§ Tu tarea
Prosigue el texto «Nuestros caminos» a partir de su última oración, en primera persona y con el mismo tono.

§ Fragmento seleccionado

NUESTROS CAMINOS

Por mi vida aventurera, nómada y casi paria durante muchos años, causada principalmente por una inconsciente huida de mí mismo, sin comprender hasta mucho después de haber recorrido miles de kilómetros y decenas de países, que al huir llevas en tus maletas sentimentales tus cuitas. Y que el dolor, las ausencias y en ocasiones la desconfianza, te hacen encerrarte en ti mismo y no atreverte, o no ser capaz de transmitir tus sentimientos, sobre todo aquellos que son bellos, tiernos y afectivos, y que te parece que mostraran una debilidad que realmente tienes, pero que quieres mantener oculta.

 

Hoy, en el atardecer de mi vida, estoy dispuesto a reconocerlo abiertamente, aunque ya hace muchos años que lo comprendí, pero no tuve el valor de expresarlo. Y aunque parezca que está dirigido a una persona en concreto, la realidad, es que está dedicado a todos aquellos amores, que sin causa aparente divergieron de mi camino.

NUESTROS CAMINOS

Tú, que desconozco si me estás leyendo. Que fuiste una parte de mi existencia paria, y debido a los caprichos de la vida, nuestros caminos se separaron. Quizá pienses que te olvidé, desconozco si me recuerdas con ternura o dolor, con odio o con amor. Pero yo debo decirte, que la bifurcación del camino, no sirvió para que me olvidara de ti. Quedó grabado en mi alma, por y para siempre, pues todo lo que ame un día, lo sigo amando. Tuve enamoradas, vivencias bellas y amargas, pero las más terribles fueron al alejarme de esos amores, a los que quizá, por ser silente y reservado, no fui capaz de explicarles lo importantes que eran.

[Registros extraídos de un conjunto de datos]
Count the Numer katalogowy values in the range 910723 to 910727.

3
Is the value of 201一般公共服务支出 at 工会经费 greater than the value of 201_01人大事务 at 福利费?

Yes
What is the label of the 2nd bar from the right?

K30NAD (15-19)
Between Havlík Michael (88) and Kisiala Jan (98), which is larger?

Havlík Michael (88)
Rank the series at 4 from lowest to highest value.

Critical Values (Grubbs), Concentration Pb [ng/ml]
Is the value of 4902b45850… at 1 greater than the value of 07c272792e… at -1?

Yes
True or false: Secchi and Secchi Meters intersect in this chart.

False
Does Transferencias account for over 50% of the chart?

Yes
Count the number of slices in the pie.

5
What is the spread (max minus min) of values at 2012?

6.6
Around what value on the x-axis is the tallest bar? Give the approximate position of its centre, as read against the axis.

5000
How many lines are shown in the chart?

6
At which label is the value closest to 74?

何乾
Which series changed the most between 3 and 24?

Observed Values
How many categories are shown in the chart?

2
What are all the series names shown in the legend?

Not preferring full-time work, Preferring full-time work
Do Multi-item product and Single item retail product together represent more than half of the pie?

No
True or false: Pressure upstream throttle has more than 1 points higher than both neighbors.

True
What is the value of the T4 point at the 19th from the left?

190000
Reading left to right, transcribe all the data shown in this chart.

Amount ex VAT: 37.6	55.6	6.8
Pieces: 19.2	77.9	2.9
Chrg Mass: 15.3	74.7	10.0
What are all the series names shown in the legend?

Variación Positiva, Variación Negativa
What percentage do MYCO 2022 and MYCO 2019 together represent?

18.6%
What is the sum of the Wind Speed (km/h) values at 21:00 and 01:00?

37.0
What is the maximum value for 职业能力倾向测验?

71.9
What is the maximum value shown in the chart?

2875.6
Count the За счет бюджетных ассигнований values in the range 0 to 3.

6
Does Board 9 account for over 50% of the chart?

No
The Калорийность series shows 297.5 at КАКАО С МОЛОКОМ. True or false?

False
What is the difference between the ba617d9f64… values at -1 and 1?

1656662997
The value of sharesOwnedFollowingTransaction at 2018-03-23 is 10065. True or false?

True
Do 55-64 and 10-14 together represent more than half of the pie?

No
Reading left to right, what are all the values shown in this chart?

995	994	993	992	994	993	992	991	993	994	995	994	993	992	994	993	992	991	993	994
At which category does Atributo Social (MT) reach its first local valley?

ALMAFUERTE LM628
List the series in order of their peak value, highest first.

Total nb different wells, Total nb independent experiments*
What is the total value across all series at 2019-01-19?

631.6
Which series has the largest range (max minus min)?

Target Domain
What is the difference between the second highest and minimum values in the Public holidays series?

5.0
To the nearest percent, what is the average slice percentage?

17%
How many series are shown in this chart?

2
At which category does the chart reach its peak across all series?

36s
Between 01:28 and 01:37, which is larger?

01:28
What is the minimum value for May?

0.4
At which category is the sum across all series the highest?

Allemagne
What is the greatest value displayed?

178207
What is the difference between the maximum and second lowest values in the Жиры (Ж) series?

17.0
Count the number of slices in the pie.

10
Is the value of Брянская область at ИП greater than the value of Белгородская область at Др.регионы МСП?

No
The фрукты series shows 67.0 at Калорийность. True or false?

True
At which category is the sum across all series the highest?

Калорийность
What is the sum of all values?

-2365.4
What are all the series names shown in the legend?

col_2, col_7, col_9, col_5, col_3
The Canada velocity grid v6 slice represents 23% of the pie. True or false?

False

§ Respuesta redactada
 

Pero si hoy soy así, (bueno o malo, la realidad no he querido evaluarme, ni lo haré nunca) se lo debo a las personas que amé. Pusieron los cimientos, las piedras que encastraron con solidez mis vivencias, las estructuras, las paredes y cerramientos donde quedó confinada una sensibilidad callada y oculta, que ha preservado en silencio los secretos de mi alma, hasta que ahora, ya en el ocaso de mi existencia, posiblemente porque está rebosante, o quizá por tener la obligación de reconocer, que aunque amé mucho, profunda y tiernamente, a pesar de ser poeta nunca me propuse expresarlo. Posiblemente por cobardía, por temor a volver a ser herido. Pensé, lo verán igual que yo veo que me aman. Creo ahora en la distancia del tiempo y el espacio, que me equivoqué. Que debí decir lo que me hacía feliz y lo que me tornaba infeliz, y habiendo amor hubiéramos buscado el equilibrio.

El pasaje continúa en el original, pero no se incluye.